HOW TO COMPLETE THIS TASK -> Search the records for the string "love", and show each line where it appears.

ENTRIES PROVIDED ->
----------------

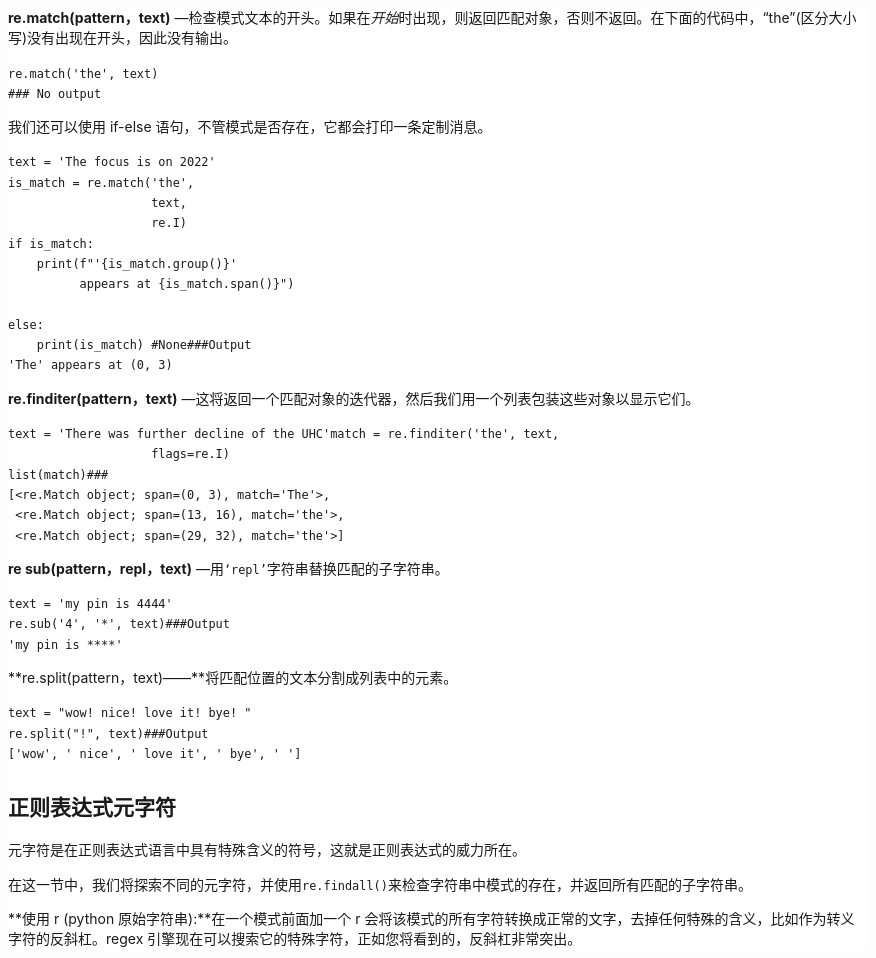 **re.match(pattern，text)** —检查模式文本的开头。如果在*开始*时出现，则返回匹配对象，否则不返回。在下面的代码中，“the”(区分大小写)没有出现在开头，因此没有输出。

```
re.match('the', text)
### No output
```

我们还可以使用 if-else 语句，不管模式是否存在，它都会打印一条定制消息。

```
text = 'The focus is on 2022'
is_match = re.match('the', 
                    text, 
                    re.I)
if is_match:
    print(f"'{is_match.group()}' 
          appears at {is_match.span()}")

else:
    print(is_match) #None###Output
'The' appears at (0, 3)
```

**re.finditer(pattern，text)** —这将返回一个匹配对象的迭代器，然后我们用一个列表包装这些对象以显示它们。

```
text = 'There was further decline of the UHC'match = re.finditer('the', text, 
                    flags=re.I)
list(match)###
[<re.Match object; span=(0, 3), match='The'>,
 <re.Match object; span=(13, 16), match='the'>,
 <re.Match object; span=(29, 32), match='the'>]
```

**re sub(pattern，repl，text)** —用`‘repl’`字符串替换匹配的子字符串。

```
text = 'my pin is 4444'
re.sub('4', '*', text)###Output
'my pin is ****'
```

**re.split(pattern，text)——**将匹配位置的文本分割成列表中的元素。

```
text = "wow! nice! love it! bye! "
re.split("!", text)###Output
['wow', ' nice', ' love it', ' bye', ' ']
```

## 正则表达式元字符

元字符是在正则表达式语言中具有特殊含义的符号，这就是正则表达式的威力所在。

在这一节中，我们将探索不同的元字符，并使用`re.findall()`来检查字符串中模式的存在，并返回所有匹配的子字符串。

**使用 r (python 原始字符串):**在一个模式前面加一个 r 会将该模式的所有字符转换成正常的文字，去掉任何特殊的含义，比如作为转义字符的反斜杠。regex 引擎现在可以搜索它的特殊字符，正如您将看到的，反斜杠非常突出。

----------------

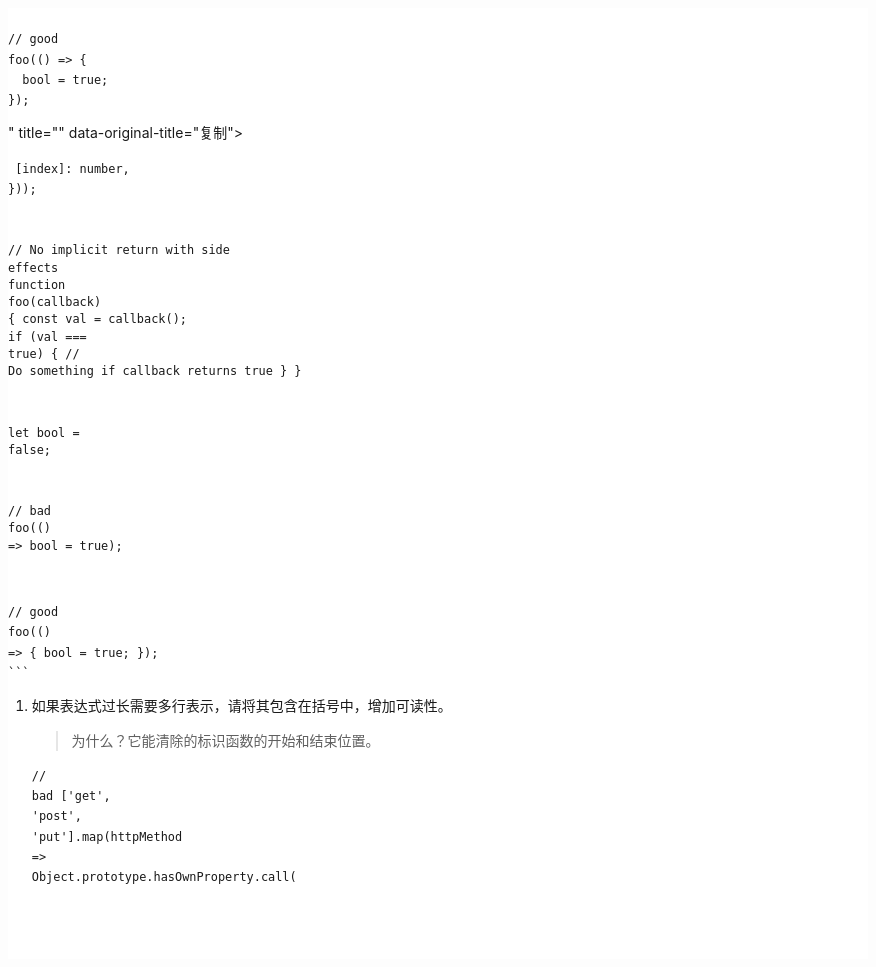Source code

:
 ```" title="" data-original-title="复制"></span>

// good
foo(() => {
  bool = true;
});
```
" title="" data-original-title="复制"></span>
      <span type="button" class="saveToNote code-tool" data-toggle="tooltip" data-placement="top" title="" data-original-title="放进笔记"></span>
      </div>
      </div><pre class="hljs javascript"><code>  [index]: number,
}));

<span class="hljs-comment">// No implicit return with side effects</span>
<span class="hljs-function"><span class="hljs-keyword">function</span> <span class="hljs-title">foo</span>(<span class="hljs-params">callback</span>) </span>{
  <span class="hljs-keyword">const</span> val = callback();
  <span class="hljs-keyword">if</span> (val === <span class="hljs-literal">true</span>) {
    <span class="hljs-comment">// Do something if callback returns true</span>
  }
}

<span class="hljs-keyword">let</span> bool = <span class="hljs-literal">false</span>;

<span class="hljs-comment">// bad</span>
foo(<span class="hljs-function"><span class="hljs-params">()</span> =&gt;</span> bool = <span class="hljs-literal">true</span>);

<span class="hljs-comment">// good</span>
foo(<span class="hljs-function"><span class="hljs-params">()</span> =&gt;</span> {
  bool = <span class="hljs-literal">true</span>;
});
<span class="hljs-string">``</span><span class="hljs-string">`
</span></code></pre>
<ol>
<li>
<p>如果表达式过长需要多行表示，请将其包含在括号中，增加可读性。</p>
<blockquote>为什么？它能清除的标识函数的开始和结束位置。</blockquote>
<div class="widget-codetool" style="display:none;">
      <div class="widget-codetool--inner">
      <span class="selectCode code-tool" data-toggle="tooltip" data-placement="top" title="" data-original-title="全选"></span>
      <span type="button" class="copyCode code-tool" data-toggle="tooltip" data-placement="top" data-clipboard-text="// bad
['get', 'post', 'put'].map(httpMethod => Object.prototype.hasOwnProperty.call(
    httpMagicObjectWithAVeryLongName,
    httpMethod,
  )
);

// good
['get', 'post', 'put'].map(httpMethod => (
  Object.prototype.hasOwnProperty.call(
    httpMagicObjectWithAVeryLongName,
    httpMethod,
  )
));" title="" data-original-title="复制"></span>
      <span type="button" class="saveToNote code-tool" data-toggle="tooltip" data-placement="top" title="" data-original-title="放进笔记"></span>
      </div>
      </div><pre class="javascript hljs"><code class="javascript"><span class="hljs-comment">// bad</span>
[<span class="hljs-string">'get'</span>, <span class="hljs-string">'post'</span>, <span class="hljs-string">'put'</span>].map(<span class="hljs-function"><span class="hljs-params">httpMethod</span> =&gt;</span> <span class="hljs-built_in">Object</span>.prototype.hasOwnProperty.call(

----------------

SOLUTION TO THE PROBLEM ->
text = "wow! nice! love it! bye! "
['wow', ' nice', ' love it', ' bye', ' ']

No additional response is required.